Но, стоило лишь резным дверям ее покоев закрыться за очередным любовником с первыми лучами зари, его жизнь была предрешена. Латима считала ниже своего достоинства марать собственные ладони их кровью. Нож, удавка на шею, камень, пучина глубоких вод — исход был один.
Верные Пантеры ожидали у дверей завершения жаркой ночи, чтобы заставить того счастливчика, кому удалось разделить ложе с их госпожой, замолчать навеки. Иногда Латима выпроваживала мужчин задолго до рассвета, таким образом, награждая своих преданных воительниц за их службу и верность. В одном она не сомневалась никогда: все эти мужи умирали счастливыми, даже не успев осознать, что их земной путь оборвался. Закрывая глаза в краткой предсмертной агонии, они уносили в чертоги своих богов лик самой прекрасной девы из всех тех, которой им доводилось обладать в течение всей своей жизни.
Жалела ли она хоть кого-нибудь из них? Нет, Латима не могла припомнить ни единого подобного случая. Участь рабов была жестока и незавидна. Исключения составляли лишь мужи из знатных родов Атланты, но они были покорны до оскомины и не оставляли искрящегося следа в памяти чувственной девы. Лишать их жизни не имело смысла — они молчали под страхом жестокой смерти, втайне надеясь, что однажды снова будут удостоены чести ласкать столь прекрасную женщину.
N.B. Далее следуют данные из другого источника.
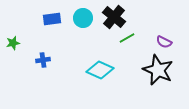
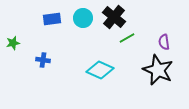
purple semicircle: rotated 56 degrees clockwise
blue cross: rotated 16 degrees clockwise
Слава о жестокости Лучезарной девы Атланты ширилась территориями далеких земель, обрастала легендами и небылицами; сотни паломников стремились в матриархальную империю лишь для того, чтобы узреть ее — прекрасное, но такое опасное видение. Она по праву делила свою экстравагантную славу с Лаэр, — две такие разные женщины, словно день и ночь в цикле круговорота, и такие же близкие! Ничто не могло разрушить их дружбы. Лаэртия никогда не осуждала методы подруги, как казалось Латиме, даже одобряла подобные действия, потому как не в меру длинный язык любого из самцов мог скомпрометировать империю.
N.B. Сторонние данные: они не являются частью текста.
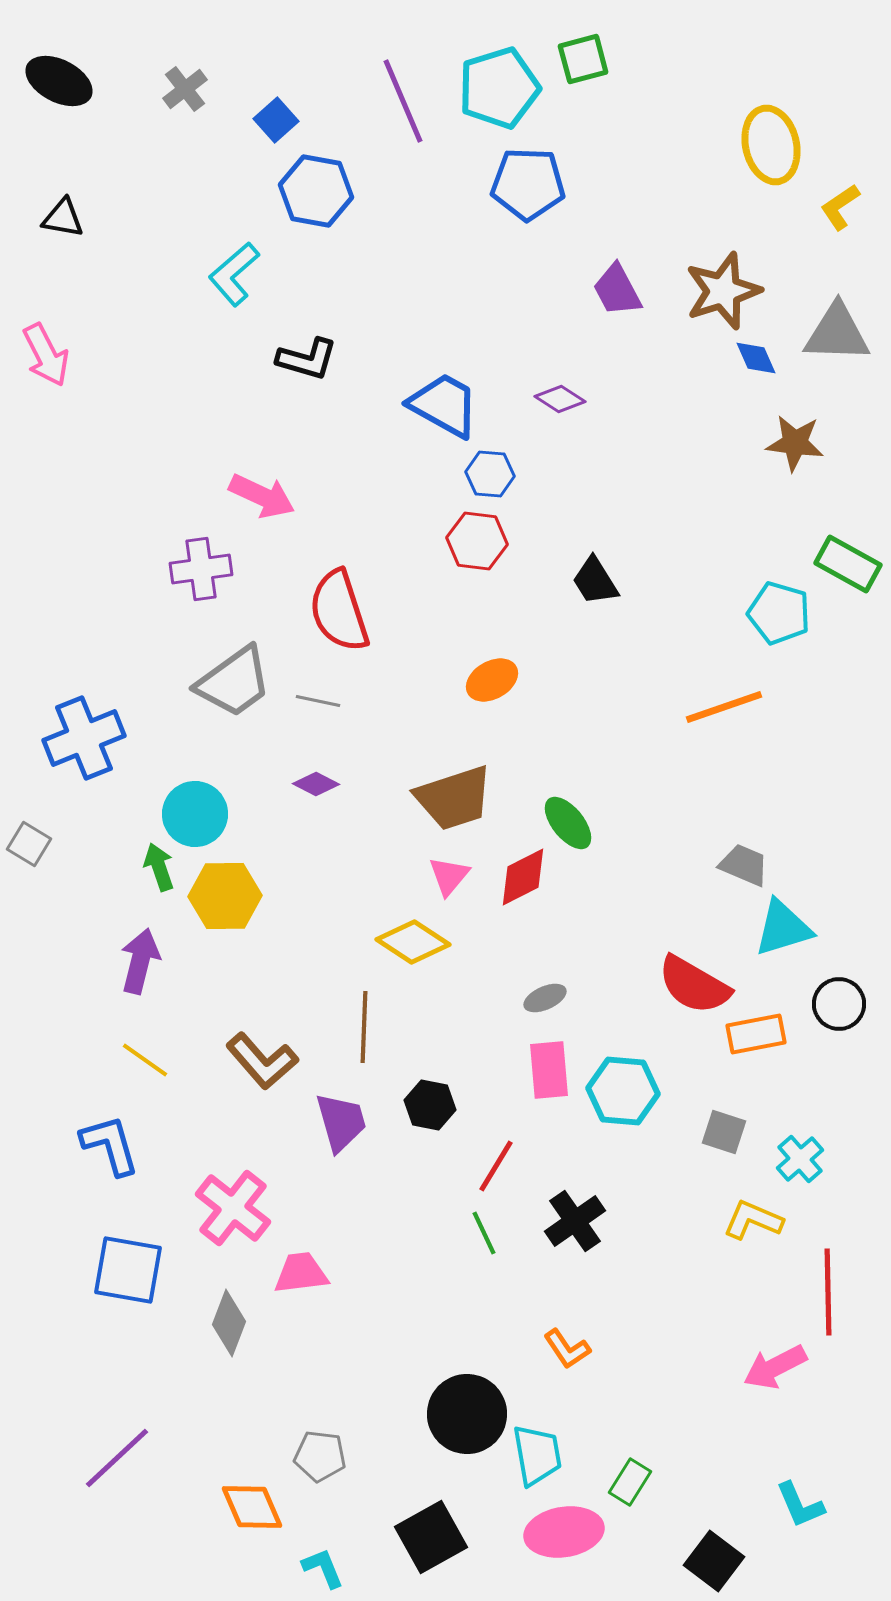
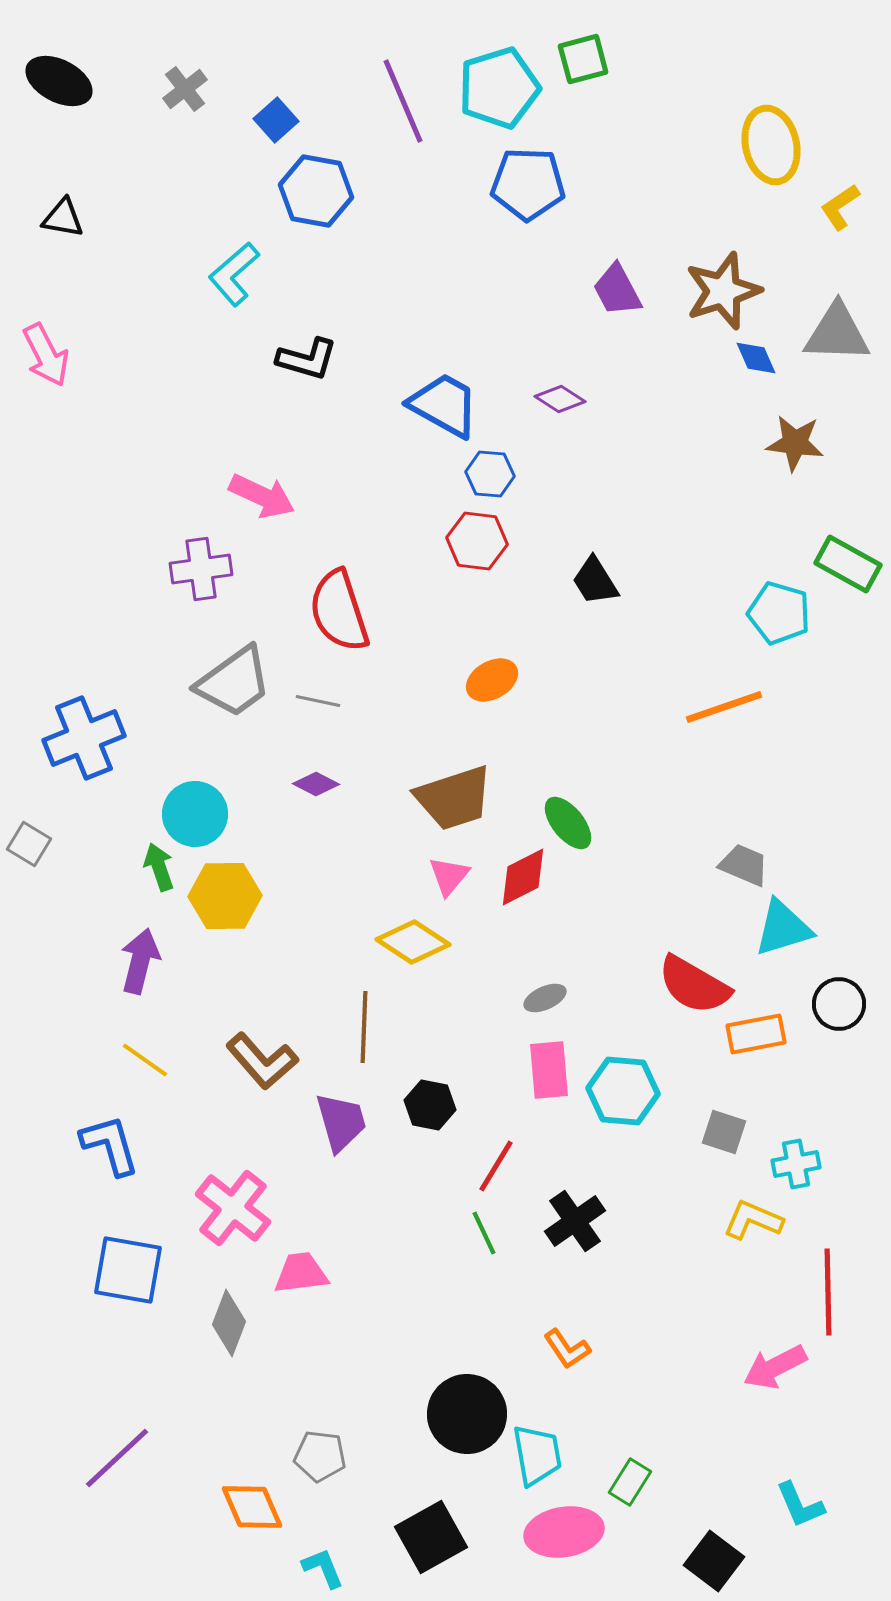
cyan cross at (800, 1159): moved 4 px left, 5 px down; rotated 30 degrees clockwise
… — Больше торговых путей, но не смей окропить договор кровью жертв на пути к своей славе!
Лучезарная бегло просмотрела свиток папируса с очередным соглашением относительно беспошлинной торговли между Атлантой и Спаркалией и подняла пылающий стилос.
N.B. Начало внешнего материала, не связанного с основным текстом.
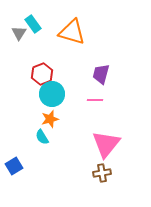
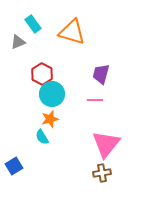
gray triangle: moved 1 px left, 9 px down; rotated 35 degrees clockwise
red hexagon: rotated 10 degrees counterclockwise
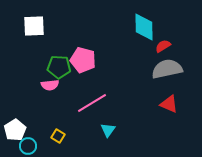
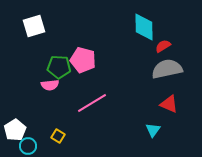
white square: rotated 15 degrees counterclockwise
cyan triangle: moved 45 px right
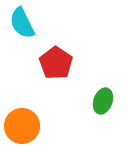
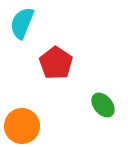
cyan semicircle: rotated 48 degrees clockwise
green ellipse: moved 4 px down; rotated 60 degrees counterclockwise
Ее чувственные губы сомкнулись, когда она подула на огонек оранжевого пламени, заставляя его погаснуть, и поставила росчерк герба империи на соглашении. Одно движение руки и свернутый в трубочку документ покатился по гранитной плоскости стола переговоров навстречу Фланигусу. Латима пристально наблюдала за его движением, боковым зрением отметив, как поднялись вверх брови Аларикса.